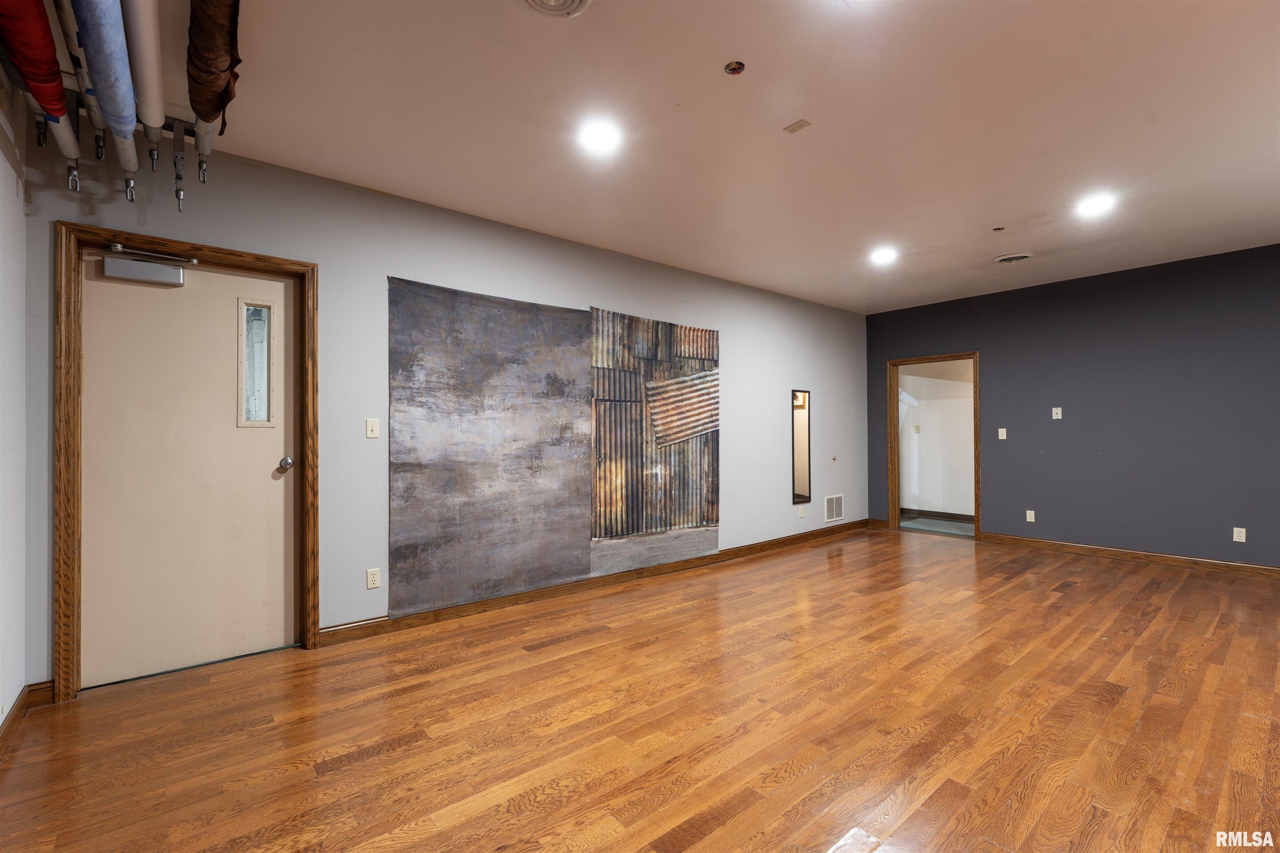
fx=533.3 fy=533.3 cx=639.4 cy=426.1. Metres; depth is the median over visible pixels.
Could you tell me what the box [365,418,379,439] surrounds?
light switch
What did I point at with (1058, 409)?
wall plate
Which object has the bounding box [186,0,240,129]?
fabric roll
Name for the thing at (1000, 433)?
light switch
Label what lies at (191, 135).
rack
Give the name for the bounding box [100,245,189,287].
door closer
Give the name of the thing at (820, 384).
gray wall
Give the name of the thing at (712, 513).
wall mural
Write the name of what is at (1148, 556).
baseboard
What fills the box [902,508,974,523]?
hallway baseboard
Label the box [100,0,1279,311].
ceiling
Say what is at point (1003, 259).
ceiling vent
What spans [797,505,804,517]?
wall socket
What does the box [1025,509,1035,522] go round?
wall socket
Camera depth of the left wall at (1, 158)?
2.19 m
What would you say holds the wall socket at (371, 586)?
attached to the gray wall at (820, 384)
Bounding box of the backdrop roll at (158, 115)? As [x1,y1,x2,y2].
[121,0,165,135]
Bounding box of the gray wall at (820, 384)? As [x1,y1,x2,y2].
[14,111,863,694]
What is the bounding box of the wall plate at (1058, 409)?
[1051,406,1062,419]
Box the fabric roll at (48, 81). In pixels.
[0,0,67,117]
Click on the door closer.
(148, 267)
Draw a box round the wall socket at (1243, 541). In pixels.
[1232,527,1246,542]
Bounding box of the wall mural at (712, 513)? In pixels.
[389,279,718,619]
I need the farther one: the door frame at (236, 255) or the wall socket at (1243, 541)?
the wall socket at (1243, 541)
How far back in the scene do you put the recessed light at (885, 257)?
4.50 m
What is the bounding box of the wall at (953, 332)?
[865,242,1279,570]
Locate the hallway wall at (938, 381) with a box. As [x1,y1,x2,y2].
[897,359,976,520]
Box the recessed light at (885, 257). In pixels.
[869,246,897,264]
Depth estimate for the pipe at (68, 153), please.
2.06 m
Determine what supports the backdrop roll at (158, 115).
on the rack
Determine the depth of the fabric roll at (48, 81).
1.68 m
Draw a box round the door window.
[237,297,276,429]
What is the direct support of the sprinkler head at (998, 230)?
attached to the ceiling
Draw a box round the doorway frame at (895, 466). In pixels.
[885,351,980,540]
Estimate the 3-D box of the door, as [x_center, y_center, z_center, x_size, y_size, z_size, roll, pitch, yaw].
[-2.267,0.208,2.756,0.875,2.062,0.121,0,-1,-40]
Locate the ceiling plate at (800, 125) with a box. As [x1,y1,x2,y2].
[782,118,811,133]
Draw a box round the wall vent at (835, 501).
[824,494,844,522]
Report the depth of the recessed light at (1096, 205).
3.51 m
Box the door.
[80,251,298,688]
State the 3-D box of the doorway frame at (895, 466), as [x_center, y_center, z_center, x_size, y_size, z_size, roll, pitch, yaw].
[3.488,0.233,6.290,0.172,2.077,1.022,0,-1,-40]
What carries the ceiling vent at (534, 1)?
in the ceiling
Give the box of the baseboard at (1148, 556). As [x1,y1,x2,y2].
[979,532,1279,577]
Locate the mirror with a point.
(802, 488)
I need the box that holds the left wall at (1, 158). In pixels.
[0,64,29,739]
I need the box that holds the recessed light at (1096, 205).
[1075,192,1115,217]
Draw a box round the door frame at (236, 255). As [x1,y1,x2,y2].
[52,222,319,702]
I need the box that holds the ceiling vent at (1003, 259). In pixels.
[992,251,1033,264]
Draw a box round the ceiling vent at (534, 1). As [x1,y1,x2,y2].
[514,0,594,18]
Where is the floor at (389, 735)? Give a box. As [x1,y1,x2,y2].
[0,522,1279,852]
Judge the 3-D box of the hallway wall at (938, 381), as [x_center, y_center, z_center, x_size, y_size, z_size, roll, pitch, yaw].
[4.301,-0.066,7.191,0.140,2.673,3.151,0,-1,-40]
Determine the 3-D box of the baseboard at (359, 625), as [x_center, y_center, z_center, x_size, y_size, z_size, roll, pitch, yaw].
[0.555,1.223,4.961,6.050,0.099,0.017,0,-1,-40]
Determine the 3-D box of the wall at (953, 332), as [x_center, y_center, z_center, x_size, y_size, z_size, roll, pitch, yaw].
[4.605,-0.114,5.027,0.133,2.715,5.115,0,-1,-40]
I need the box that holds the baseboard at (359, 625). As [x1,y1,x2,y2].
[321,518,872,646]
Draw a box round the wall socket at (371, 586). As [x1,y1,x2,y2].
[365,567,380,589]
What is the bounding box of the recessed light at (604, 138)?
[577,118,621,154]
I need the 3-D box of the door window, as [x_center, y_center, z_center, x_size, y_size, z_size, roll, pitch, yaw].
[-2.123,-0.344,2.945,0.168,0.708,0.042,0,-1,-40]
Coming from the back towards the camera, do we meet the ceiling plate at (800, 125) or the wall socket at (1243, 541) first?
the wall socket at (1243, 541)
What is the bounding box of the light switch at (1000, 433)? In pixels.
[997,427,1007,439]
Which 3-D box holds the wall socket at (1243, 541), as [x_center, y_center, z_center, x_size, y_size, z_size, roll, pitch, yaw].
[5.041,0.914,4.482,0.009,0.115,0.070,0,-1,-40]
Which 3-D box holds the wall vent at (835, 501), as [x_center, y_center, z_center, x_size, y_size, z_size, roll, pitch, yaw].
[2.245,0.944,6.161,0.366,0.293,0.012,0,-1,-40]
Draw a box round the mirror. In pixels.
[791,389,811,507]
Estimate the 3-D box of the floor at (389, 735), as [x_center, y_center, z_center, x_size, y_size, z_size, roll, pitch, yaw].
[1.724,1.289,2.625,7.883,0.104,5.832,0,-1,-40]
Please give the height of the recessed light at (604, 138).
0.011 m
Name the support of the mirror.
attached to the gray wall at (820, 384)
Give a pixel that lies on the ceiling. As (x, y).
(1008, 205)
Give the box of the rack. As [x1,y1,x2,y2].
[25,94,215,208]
--------------------------------
What to produce — Without including any picture, write out the material above exactly.

Answer to the exercise —
fx=533.3 fy=533.3 cx=639.4 cy=426.1. Metres; depth is the median over visible pixels.
Could you tell me what the box [365,418,379,439] surrounds?
light switch
What did I point at with (1058, 409)?
wall plate
Which object has the bounding box [186,0,240,129]?
fabric roll
Name for the thing at (1000, 433)?
light switch
Label what lies at (191, 135).
rack
Give the name for the bounding box [100,245,189,287].
door closer
Give the name of the thing at (820, 384).
gray wall
Give the name of the thing at (712, 513).
wall mural
Write the name of what is at (1148, 556).
baseboard
What fills the box [902,508,974,523]?
hallway baseboard
Label the box [100,0,1279,311].
ceiling
Say what is at point (1003, 259).
ceiling vent
What spans [797,505,804,517]?
wall socket
What does the box [1025,509,1035,522] go round?
wall socket
Camera depth of the left wall at (1, 158)?
2.19 m
What would you say holds the wall socket at (371, 586)?
attached to the gray wall at (820, 384)
Bounding box of the backdrop roll at (158, 115)? As [x1,y1,x2,y2].
[121,0,165,135]
Bounding box of the gray wall at (820, 384)? As [x1,y1,x2,y2].
[14,111,863,694]
What is the bounding box of the wall plate at (1058, 409)?
[1051,406,1062,419]
Box the fabric roll at (48, 81). In pixels.
[0,0,67,117]
Click on the door closer.
(148, 267)
Draw a box round the wall socket at (1243, 541). In pixels.
[1232,527,1246,542]
Bounding box of the wall mural at (712, 513)? In pixels.
[389,279,718,619]
I need the farther one: the door frame at (236, 255) or the wall socket at (1243, 541)?
the wall socket at (1243, 541)
How far back in the scene do you put the recessed light at (885, 257)?
4.50 m
What is the bounding box of the wall at (953, 332)?
[865,242,1279,570]
Locate the hallway wall at (938, 381) with a box. As [x1,y1,x2,y2].
[897,359,976,520]
Box the recessed light at (885, 257). In pixels.
[869,246,897,264]
Depth estimate for the pipe at (68, 153), please.
2.06 m
Determine what supports the backdrop roll at (158, 115).
on the rack
Determine the depth of the fabric roll at (48, 81).
1.68 m
Draw a box round the door window.
[237,297,276,429]
What is the direct support of the sprinkler head at (998, 230)?
attached to the ceiling
Draw a box round the doorway frame at (895, 466). In pixels.
[885,351,980,540]
Estimate the 3-D box of the door, as [x_center, y_center, z_center, x_size, y_size, z_size, roll, pitch, yaw].
[-2.267,0.208,2.756,0.875,2.062,0.121,0,-1,-40]
Locate the ceiling plate at (800, 125) with a box. As [x1,y1,x2,y2].
[782,118,811,133]
Draw a box round the wall vent at (835, 501).
[824,494,844,522]
Report the depth of the recessed light at (1096, 205).
3.51 m
Box the door.
[80,251,298,688]
State the 3-D box of the doorway frame at (895, 466), as [x_center, y_center, z_center, x_size, y_size, z_size, roll, pitch, yaw].
[3.488,0.233,6.290,0.172,2.077,1.022,0,-1,-40]
What carries the ceiling vent at (534, 1)?
in the ceiling
Give the box of the baseboard at (1148, 556). As [x1,y1,x2,y2].
[979,532,1279,577]
Locate the mirror with a point.
(802, 488)
I need the box that holds the left wall at (1, 158). In pixels.
[0,64,29,739]
I need the box that holds the recessed light at (1096, 205).
[1075,192,1115,217]
Draw a box round the door frame at (236, 255). As [x1,y1,x2,y2].
[52,222,319,702]
I need the box that holds the ceiling vent at (1003, 259). In pixels.
[992,251,1033,264]
Draw a box round the ceiling vent at (534, 1). As [x1,y1,x2,y2].
[514,0,594,18]
Where is the floor at (389, 735)? Give a box. As [x1,y1,x2,y2].
[0,522,1279,852]
Judge the 3-D box of the hallway wall at (938, 381), as [x_center, y_center, z_center, x_size, y_size, z_size, roll, pitch, yaw].
[4.301,-0.066,7.191,0.140,2.673,3.151,0,-1,-40]
Determine the 3-D box of the baseboard at (359, 625), as [x_center, y_center, z_center, x_size, y_size, z_size, roll, pitch, yaw].
[0.555,1.223,4.961,6.050,0.099,0.017,0,-1,-40]
Determine the 3-D box of the wall at (953, 332), as [x_center, y_center, z_center, x_size, y_size, z_size, roll, pitch, yaw].
[4.605,-0.114,5.027,0.133,2.715,5.115,0,-1,-40]
I need the box that holds the baseboard at (359, 625). As [x1,y1,x2,y2].
[321,518,872,646]
Draw a box round the wall socket at (371, 586). As [x1,y1,x2,y2].
[365,567,380,589]
What is the bounding box of the recessed light at (604, 138)?
[577,118,621,154]
I need the 3-D box of the door window, as [x_center, y_center, z_center, x_size, y_size, z_size, roll, pitch, yaw].
[-2.123,-0.344,2.945,0.168,0.708,0.042,0,-1,-40]
Coming from the back towards the camera, do we meet the ceiling plate at (800, 125) or the wall socket at (1243, 541) first?
the wall socket at (1243, 541)
What is the bounding box of the light switch at (1000, 433)? In pixels.
[997,427,1007,439]
Which 3-D box holds the wall socket at (1243, 541), as [x_center, y_center, z_center, x_size, y_size, z_size, roll, pitch, yaw].
[5.041,0.914,4.482,0.009,0.115,0.070,0,-1,-40]
Which 3-D box holds the wall vent at (835, 501), as [x_center, y_center, z_center, x_size, y_size, z_size, roll, pitch, yaw].
[2.245,0.944,6.161,0.366,0.293,0.012,0,-1,-40]
Draw a box round the mirror. In pixels.
[791,389,811,507]
Estimate the 3-D box of the floor at (389, 735), as [x_center, y_center, z_center, x_size, y_size, z_size, roll, pitch, yaw].
[1.724,1.289,2.625,7.883,0.104,5.832,0,-1,-40]
Please give the height of the recessed light at (604, 138).
0.011 m
Name the support of the mirror.
attached to the gray wall at (820, 384)
Give a pixel that lies on the ceiling. As (x, y).
(1008, 205)
Give the box of the rack. As [x1,y1,x2,y2].
[25,94,215,208]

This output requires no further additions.